* Tarefas propostas *
(1) Cite literalmente o trecho do texto sobre a declaração de bens começando em "Como se vê, tudo" e indo até "tributação sobre rendimentos.".
(2) Responda com base no texto sobre a declaração de bens:
(a) Quantas horas são mencionadas no texto?
(b) Que passo o texto aponta como bem importante rumo à simplificação?
(c) Em que jornal foi publicado o artigo citado ao final?

* Texto fornecido *
########################################
Como se vê, tudo que informamos anualmente como sendo a declaração pormenorizada de nossos bens não se presta à fiscalização. Outras informações (e que não partem de nós, mas de terceiros que de alguma forma tem relação com o que faz a pessoa física) sim justificam a tributação da pessoa física pela rubrica de omissão de receita, equivale dizer, por camuflar a existência do patrimônio, ou quando muito, demonstrar a fuga de tributação sobre rendimentos.
Em tempos de simplificação, muito importante colocar o dedo na ferida. Se não se sabe quanto das tais 1950 horas tem a ver com informações a serem prestadas sobre a vida da pessoa física, qualquer que seja o parâmetro, certamente a conclusão é a de que é muito! Um passo bem importante rumo à simplificação é, sem dúvida, a eliminação da obrigatoriedade de apresentação anual de declaração de bens. Depois disso, por óbvio, vale a pena rever a sistemática de tributação. Mas, para isso, talvez não seja necessário inovar muito. Como já disse, em matéria de tributação da pessoa física, bom mesmo é ser vintage. ( Por uma reforma tributária vintage para a pessoa física , publicado em O Estado de São Paulo, em 20/5/2019).
########################################
* Trechos das entradas *
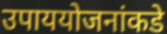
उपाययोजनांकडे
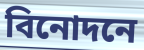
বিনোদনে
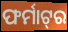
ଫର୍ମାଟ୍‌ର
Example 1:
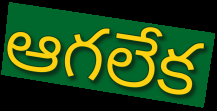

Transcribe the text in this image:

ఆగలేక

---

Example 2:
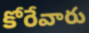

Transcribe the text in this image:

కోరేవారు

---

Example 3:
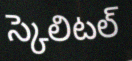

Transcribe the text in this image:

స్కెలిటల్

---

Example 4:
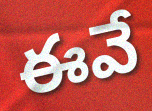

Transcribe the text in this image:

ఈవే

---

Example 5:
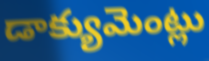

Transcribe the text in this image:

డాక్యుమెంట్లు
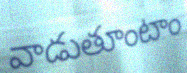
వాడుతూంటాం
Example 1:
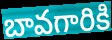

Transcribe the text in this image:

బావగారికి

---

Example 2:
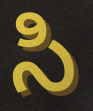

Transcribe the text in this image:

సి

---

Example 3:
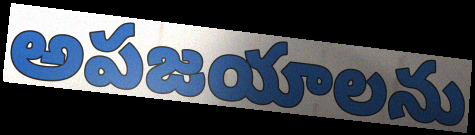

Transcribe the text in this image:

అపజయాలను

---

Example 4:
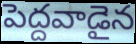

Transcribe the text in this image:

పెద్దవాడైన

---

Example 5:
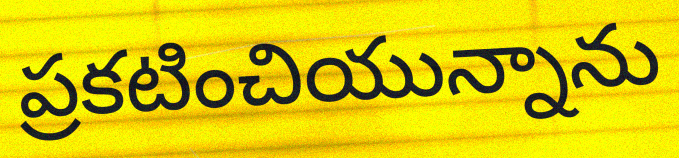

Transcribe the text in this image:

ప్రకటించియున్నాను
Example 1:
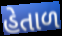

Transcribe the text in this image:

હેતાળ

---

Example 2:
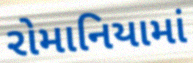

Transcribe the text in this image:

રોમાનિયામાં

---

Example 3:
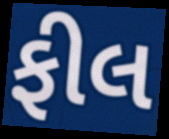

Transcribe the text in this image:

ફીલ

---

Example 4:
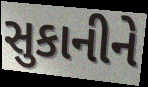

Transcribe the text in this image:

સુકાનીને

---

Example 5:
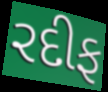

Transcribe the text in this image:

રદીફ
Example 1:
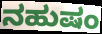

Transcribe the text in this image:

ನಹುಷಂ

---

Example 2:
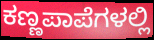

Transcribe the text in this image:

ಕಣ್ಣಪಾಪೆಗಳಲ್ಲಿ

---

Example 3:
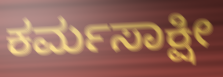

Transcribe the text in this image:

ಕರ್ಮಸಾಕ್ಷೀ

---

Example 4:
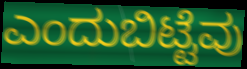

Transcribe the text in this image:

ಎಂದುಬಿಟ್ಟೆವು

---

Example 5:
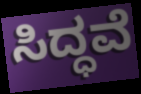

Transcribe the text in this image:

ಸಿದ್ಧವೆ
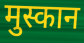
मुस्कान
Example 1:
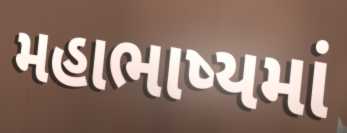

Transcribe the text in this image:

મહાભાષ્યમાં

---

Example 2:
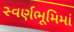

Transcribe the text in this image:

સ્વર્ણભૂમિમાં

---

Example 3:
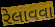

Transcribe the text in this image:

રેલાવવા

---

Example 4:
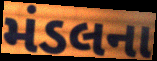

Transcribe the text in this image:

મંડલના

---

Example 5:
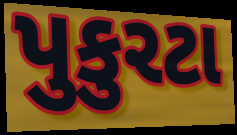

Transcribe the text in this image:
########################################
* Respostas das tarefas *
(1)
Como se vê, tudo que informamos anualmente como sendo a declaração pormenorizada de nossos bens não se presta à fiscalização. Outras informações (e que não partem de nós, mas de terceiros que de alguma forma tem relação com o que faz a pessoa física) sim justificam a tributação da pessoa física pela rubrica de omissão de receita, equivale dizer, por camuflar a existência do patrimônio, ou quando muito, demonstrar a fuga de tributação sobre rendimentos.

(2)
(a) 1950 horas.
(b) A eliminação da obrigatoriedade de apresentação anual de declaração de bens.
(c) O Estado de São Paulo.